DESCRIPTION OF THE TASK
Give every line of text in the records below as a JSON list of strings, one string per line, with blank lines left out.

RECORDS TO PROCESS

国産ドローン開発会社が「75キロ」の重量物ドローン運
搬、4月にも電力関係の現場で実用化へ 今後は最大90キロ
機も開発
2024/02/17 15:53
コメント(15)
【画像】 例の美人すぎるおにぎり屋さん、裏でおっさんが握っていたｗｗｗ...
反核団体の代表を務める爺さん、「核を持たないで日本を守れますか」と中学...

ANSWER FOR THIS EXERCISE
[
  "国産ドローン開発会社が「75キロ」の重量物ドローン運",
  "搬、4月にも電力関係の現場で実用化へ 今後は最大90キロ",
  "機も開発",
  "2024/02/17 15:53",
  "コメント(15)",
  "【画像】 例の美人すぎるおにぎり屋さん、裏でおっさんが握っていたｗｗｗ...",
  "反核団体の代表を務める爺さん、「核を持たないで日本を守れますか」と中学..."
]